### Source passage
* * * * * * *

Okay, let’s see some sequences and try and work out whether or not they are geometric.

Well in fact, this question says, is the following sequence arithmetic or geometric?

Now, if you remember, an arithmetic sequence is one in which each term has a common difference added in order to generate the next term. So to answer this question, we just need to see what do we add to get from one term to the next and see if that is constant and what do we multiply to get from one term to the next and see if that is constant. So with this particular set of numbers, if I add one every time, I’m generating that sequence. But to multiply one term to get the next term, the ratio keeps changing; it’s not a common ratio. So the fact that we got a common difference means that this is an arithmetic sequence.

Let’s try this one then.

Is the following sequence arithmetic or geometric? 11, 33, 99, 297, and so on.

Well, if we were adding we would get- have to add different numbers each time to get the next number in the sequence. But if we multiply each term by three, we generate the next term. So we’ve got a common ratio of three. So the fact that we’ve got a common ratio rather than a common difference tells us that we got a geometric sequence.

* * * * * * *

### Data provided
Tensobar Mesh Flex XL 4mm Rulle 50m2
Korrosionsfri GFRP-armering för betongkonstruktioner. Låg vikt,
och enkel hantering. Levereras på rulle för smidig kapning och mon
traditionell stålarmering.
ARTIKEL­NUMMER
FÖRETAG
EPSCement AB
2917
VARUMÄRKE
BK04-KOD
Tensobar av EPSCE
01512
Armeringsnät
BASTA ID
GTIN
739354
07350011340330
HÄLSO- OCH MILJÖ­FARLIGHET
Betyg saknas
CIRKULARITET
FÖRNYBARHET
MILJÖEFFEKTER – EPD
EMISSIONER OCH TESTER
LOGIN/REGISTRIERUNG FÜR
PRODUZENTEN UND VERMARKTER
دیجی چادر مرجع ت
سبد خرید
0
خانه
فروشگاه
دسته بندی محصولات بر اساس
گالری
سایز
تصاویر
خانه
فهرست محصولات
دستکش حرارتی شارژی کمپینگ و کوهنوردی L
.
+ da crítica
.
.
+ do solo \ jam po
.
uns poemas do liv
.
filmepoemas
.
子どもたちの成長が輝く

* * * * * * *

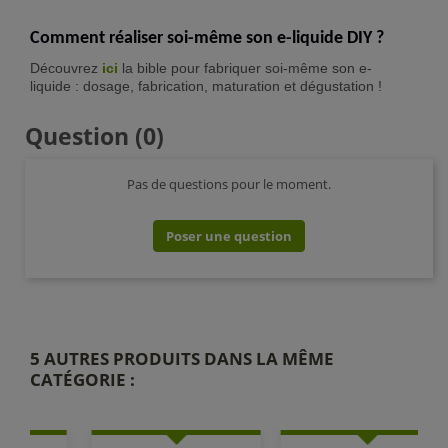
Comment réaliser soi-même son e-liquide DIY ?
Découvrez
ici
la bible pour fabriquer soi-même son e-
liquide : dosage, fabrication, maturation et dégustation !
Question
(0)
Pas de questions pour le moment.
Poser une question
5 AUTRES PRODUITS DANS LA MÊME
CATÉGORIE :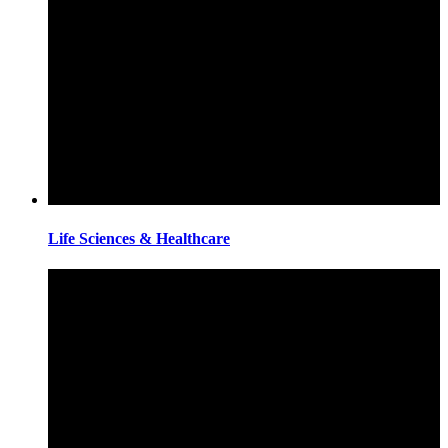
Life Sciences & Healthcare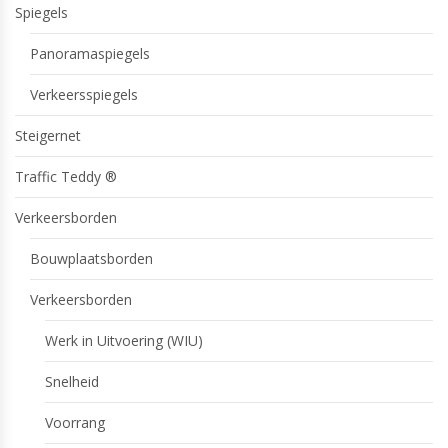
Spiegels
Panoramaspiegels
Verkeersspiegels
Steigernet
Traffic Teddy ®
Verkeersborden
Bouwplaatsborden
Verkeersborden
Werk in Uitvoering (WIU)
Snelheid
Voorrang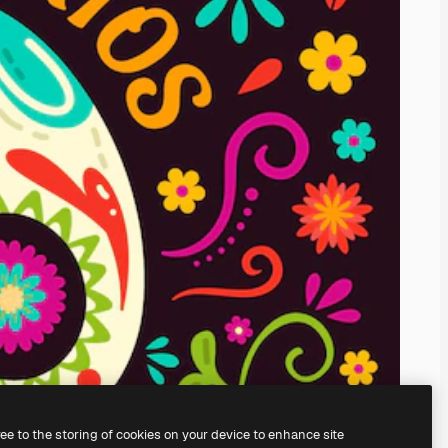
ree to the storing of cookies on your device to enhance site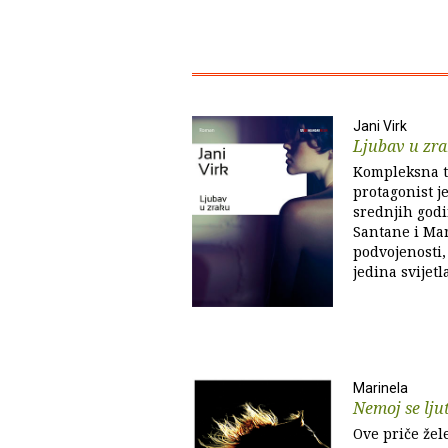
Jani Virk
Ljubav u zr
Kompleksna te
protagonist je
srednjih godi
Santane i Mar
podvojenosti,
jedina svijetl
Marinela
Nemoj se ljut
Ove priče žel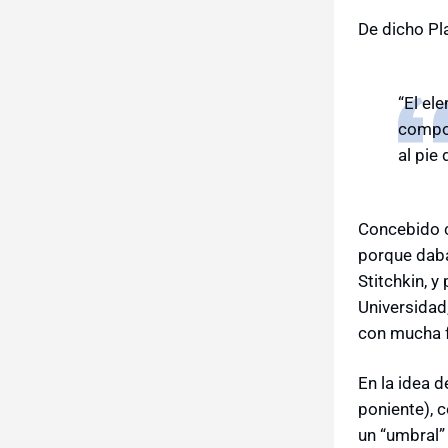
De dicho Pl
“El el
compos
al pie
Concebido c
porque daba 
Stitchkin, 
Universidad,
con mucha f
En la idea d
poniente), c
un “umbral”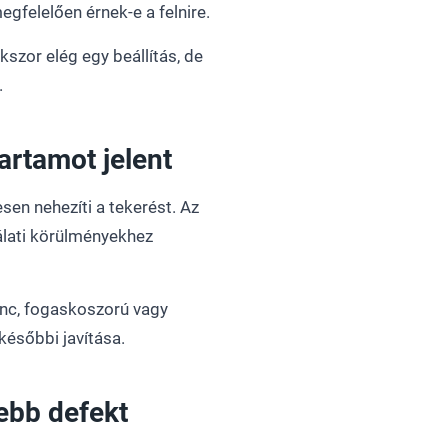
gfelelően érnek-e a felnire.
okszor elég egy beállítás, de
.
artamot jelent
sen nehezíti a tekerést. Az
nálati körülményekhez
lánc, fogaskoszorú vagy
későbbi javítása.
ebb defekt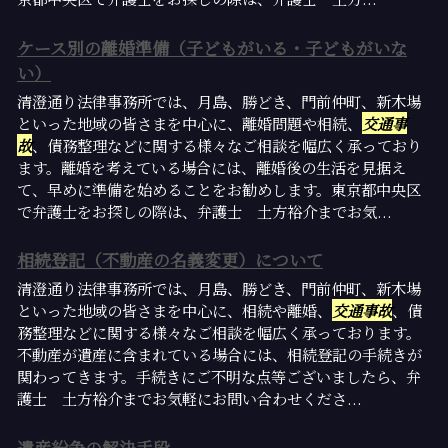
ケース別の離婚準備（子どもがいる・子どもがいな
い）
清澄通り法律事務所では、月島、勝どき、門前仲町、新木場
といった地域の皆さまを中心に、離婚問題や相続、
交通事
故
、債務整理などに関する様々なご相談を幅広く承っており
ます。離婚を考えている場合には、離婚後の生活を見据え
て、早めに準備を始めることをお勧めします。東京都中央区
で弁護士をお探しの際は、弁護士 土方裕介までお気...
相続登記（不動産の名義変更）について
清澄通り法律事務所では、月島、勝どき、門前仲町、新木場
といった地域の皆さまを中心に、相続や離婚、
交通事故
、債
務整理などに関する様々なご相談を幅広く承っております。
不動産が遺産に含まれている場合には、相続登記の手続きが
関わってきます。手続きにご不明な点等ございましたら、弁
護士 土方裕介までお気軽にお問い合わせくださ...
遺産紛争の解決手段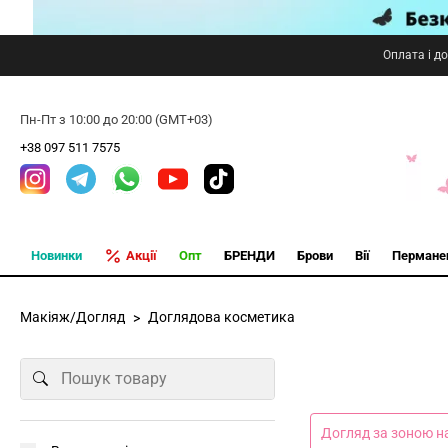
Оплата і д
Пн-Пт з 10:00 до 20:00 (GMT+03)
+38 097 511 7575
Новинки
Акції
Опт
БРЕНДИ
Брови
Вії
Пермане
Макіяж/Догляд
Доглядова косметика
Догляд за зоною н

* * * * * * *

### Directive
Reproduce word for word the part of the passage on arithmetic and geometric sequences above, starting with "Okay, let’s see" and going on through "297, and so on.".

### Output below
Okay, let’s see some sequences and try and work out whether or not they are geometric.

Well in fact, this question says, is the following sequence arithmetic or geometric?

Now, if you remember, an arithmetic sequence is one in which each term has a common difference added in order to generate the next term. So to answer this question, we just need to see what do we add to get from one term to the next and see if that is constant and what do we multiply to get from one term to the next and see if that is constant. So with this particular set of numbers, if I add one every time, I’m generating that sequence. But to multiply one term to get the next term, the ratio keeps changing; it’s not a common ratio. So the fact that we got a common difference means that this is an arithmetic sequence.

Let’s try this one then.

Is the following sequence arithmetic or geometric? 11, 33, 99, 297, and so on.